◆ **Task statement**
Pick out each line below containing "degrees".

◆ **Entries provided**
###
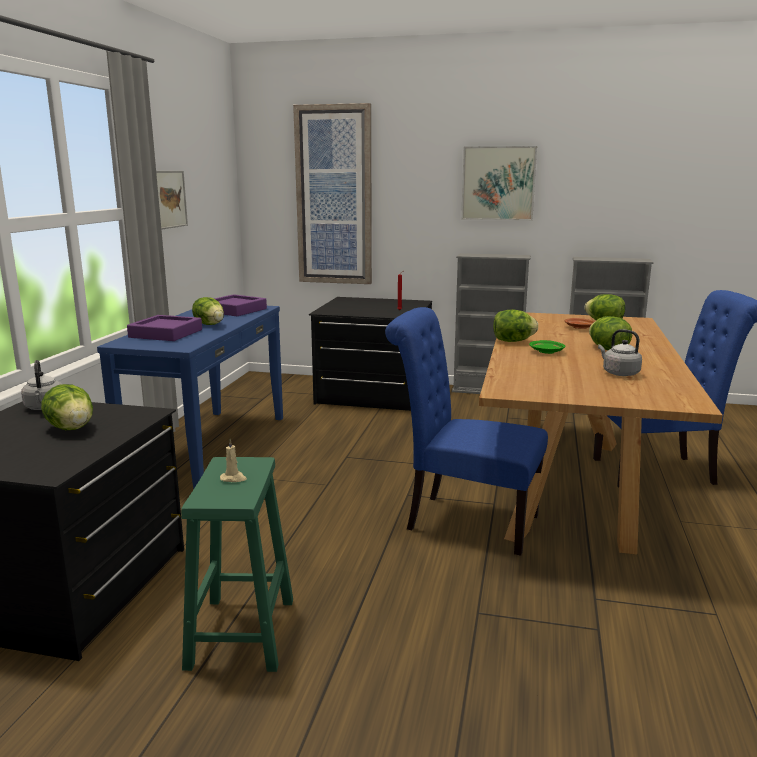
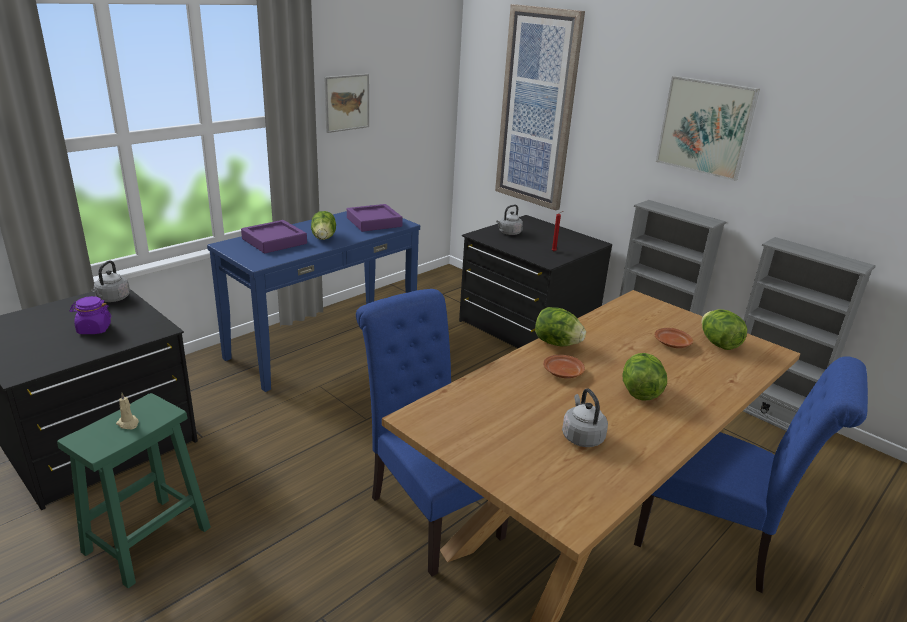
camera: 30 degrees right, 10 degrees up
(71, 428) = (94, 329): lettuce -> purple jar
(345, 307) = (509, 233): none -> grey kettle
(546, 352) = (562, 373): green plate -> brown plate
###
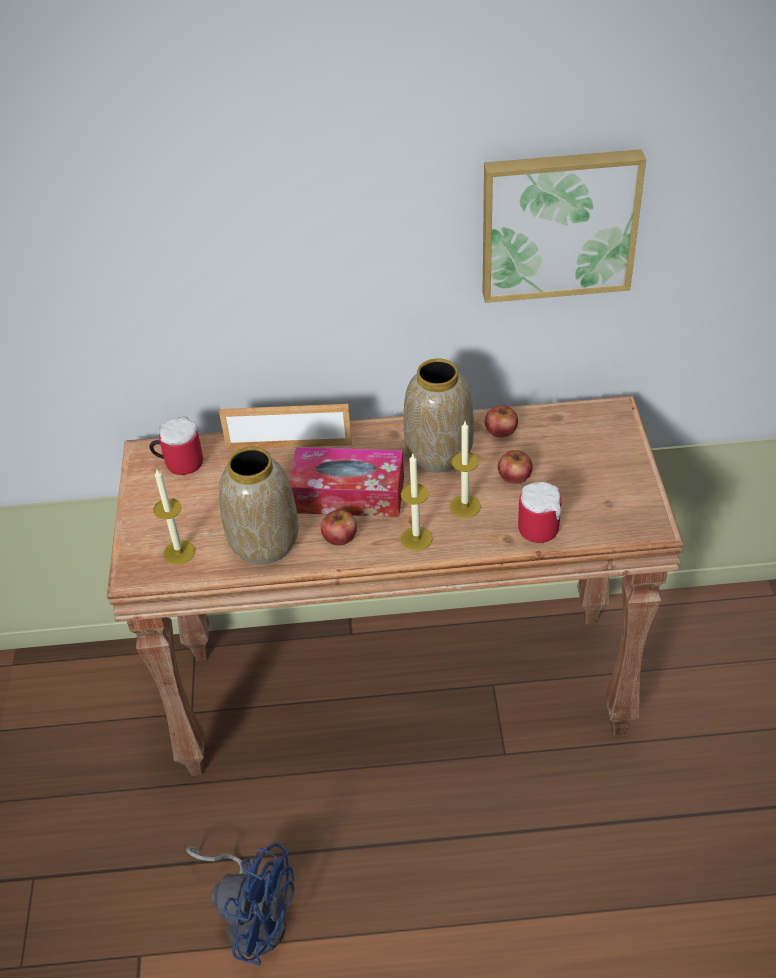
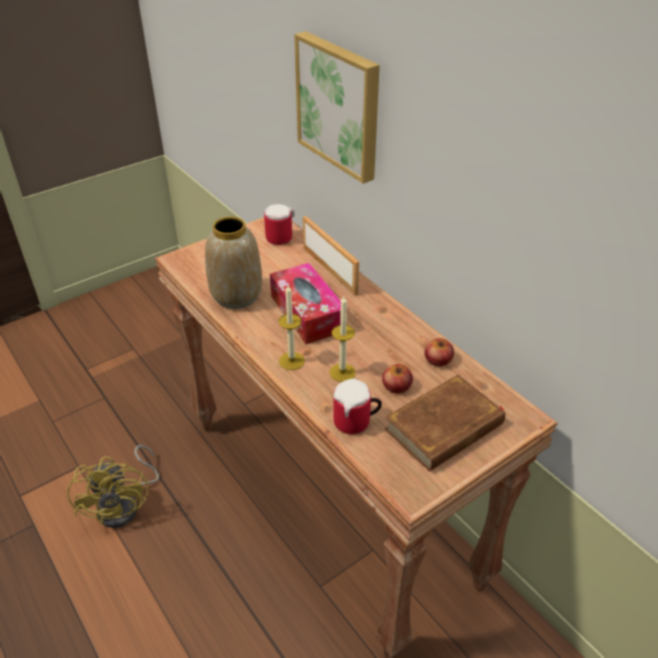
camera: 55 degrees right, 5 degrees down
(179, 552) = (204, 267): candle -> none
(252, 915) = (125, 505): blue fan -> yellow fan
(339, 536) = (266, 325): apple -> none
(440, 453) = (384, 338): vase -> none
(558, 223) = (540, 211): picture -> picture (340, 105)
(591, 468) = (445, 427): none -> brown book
###
◆ **Exercise answer**
camera: 30 degrees right, 10 degrees up
camera: 55 degrees right, 5 degrees down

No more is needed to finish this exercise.